20.Bölüm

22.3K 679 122
                                    

📍Bölüm Şarkısı: Sarai Qui - Sarah Brightman and Alessandro Safina

📍Okunmaya göre oylar çok düşük, oy ve yoruma takılmam normalde ama sayıların orantısızlığı gözüme çok çarpıyor. Bilgisayar başında o kadar saat, gün yazıyorum, emek harcıyorum, bir oy çok görülmemeli bence.

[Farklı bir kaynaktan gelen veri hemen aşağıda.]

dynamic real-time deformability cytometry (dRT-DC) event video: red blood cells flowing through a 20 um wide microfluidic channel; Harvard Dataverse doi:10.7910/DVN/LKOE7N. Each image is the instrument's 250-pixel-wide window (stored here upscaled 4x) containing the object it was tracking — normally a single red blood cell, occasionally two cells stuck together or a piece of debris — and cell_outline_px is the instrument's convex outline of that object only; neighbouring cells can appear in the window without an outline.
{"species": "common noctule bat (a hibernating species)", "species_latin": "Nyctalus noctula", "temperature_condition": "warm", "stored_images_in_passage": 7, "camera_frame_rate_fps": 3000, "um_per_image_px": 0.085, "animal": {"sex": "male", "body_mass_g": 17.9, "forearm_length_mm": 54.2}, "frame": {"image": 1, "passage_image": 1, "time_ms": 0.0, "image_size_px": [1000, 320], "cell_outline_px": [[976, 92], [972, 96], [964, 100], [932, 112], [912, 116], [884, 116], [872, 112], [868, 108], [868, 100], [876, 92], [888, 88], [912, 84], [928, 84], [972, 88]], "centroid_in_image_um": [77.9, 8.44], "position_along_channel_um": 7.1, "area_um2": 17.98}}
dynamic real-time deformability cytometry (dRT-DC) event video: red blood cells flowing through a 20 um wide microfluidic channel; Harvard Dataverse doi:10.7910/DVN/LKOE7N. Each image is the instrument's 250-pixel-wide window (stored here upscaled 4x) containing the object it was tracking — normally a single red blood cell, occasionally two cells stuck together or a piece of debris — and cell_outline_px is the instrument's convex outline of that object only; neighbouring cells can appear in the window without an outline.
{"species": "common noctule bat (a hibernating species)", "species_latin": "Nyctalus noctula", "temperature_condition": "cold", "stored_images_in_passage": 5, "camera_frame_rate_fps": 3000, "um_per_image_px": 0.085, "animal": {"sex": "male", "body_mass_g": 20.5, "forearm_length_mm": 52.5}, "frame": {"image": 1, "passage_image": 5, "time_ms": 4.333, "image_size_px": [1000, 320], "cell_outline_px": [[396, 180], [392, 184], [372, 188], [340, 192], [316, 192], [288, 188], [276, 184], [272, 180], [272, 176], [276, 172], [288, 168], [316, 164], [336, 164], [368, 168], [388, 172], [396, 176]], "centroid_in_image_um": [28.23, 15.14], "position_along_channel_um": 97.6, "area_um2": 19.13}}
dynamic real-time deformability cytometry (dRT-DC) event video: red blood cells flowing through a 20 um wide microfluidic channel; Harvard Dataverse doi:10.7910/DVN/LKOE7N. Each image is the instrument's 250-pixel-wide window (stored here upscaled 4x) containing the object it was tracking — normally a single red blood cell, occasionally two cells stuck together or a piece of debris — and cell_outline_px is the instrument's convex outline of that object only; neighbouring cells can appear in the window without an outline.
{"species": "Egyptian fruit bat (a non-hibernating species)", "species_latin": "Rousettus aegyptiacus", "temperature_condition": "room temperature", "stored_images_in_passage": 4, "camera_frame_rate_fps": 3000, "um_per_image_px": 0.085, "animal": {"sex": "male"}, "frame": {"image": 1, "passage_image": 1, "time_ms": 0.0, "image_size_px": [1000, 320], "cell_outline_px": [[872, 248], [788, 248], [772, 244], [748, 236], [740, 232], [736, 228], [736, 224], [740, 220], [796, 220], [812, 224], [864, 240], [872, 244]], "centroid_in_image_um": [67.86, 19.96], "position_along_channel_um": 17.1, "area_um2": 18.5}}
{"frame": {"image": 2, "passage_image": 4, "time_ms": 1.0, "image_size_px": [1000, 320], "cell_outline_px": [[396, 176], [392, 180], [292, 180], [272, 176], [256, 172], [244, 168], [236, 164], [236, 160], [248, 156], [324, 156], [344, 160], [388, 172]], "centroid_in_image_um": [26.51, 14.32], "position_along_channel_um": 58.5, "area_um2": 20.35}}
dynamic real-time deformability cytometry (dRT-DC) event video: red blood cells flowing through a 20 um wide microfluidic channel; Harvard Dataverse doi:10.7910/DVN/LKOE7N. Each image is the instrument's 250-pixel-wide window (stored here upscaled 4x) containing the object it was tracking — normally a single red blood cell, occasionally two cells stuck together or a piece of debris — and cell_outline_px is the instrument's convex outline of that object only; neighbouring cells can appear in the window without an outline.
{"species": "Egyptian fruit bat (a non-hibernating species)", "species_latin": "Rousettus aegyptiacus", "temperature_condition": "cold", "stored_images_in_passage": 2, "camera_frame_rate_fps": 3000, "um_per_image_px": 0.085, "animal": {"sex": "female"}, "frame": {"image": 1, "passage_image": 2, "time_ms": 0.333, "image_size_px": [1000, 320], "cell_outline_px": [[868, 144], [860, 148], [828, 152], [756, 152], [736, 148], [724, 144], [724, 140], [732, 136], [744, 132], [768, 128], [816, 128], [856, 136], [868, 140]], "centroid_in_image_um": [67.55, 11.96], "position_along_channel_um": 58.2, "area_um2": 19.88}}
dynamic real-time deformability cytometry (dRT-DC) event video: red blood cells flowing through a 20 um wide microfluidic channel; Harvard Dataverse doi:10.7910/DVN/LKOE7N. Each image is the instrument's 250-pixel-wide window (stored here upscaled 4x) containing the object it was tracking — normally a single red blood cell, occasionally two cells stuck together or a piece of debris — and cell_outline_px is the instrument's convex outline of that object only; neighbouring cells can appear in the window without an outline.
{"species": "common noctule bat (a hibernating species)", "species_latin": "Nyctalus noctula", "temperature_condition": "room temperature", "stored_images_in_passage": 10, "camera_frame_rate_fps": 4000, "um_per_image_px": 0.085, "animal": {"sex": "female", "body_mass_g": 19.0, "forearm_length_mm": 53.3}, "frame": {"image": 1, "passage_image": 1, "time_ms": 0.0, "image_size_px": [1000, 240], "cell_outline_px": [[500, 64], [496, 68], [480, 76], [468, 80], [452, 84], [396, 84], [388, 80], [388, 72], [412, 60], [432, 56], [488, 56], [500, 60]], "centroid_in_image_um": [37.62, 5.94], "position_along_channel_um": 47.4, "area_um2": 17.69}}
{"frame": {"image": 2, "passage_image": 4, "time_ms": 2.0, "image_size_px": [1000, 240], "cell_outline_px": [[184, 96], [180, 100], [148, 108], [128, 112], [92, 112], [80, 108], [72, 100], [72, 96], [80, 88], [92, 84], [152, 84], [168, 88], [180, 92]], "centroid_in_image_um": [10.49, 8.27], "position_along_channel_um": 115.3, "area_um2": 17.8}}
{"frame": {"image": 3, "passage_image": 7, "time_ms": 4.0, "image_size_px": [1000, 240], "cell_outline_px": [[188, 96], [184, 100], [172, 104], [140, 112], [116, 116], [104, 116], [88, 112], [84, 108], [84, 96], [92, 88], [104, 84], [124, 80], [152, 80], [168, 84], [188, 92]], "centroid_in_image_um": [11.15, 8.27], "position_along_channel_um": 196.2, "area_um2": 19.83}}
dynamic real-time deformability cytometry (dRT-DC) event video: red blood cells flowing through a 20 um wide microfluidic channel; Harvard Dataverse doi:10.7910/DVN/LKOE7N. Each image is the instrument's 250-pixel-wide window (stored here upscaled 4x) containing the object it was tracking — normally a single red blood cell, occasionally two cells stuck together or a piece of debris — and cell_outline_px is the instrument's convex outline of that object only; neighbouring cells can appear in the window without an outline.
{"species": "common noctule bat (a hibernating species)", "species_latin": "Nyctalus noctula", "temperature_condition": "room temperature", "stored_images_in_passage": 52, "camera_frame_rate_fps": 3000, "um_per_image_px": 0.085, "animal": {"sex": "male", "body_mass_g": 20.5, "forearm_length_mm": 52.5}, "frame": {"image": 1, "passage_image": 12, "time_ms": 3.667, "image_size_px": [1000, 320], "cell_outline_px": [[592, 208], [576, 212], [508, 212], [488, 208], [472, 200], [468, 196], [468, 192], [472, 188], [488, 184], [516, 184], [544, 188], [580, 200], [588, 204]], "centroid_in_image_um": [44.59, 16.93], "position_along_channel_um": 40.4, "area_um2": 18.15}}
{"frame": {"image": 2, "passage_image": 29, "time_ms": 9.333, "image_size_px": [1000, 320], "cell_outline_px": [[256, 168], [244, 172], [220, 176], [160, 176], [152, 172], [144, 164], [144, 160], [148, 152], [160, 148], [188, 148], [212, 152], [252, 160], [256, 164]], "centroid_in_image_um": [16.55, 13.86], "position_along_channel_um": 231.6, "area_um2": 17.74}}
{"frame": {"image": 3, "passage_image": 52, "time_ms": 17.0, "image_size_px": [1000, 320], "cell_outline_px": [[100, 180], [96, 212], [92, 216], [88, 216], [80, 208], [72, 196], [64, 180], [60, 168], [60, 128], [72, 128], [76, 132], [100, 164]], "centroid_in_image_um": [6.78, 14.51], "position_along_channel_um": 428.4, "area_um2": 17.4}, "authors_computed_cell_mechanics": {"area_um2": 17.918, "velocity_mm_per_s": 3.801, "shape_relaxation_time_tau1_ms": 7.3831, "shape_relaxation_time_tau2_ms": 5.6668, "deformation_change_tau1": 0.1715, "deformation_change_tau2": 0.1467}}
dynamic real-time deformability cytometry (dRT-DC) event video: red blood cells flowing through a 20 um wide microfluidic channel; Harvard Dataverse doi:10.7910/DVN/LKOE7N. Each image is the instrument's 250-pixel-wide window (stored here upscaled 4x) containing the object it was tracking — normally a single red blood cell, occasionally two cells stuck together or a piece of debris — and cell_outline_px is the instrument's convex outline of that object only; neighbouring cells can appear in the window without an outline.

📍Bu yüzden sınır koymaya karar verdim. 200 oyu geçtiğimizde 21.Bölümü yayınlayacağım.

İyi okumalar :')

Lorenzo delirmiş gibi davranıyordu.

Gözlerimi devirerek elimdeki dergiyi kapatırken telefonda İtalyanca küfürler ederek çatık kaşlarıyla etrafa sert bakışlar fırlatması içimdeki bir şeyleri uyandırıyordu.

Salondaydık.

Ve dün ona, yıldırım nikahı ile evlenmek istediğimi söylemiştim.

O anki tepkisi, donakalmış hali ve bana sürekli aynı soruyu yinelemesi bıktırıcı olsa da, onu da anlıyordum. Ondan nefret eden, her daim bunu söyleyen ve asla evlenmeyeceğim seninle diyen kızın yıldırım nikahı istemesi, trajikomikti.

İç çektim.

Dergiyi önümdeki sehpaya bırakırken elindeki tepsiyle salona giren Angela'ya kaydı bakışlarım. Çekinerek, yanıma doğru yürürken Lorenzo'nun bağırması ile yerinde titremişti kadın. "CAZZO!"Siktir! "Sana defalarca kez söyledim kahrolası! Onu yarın istiyorum!"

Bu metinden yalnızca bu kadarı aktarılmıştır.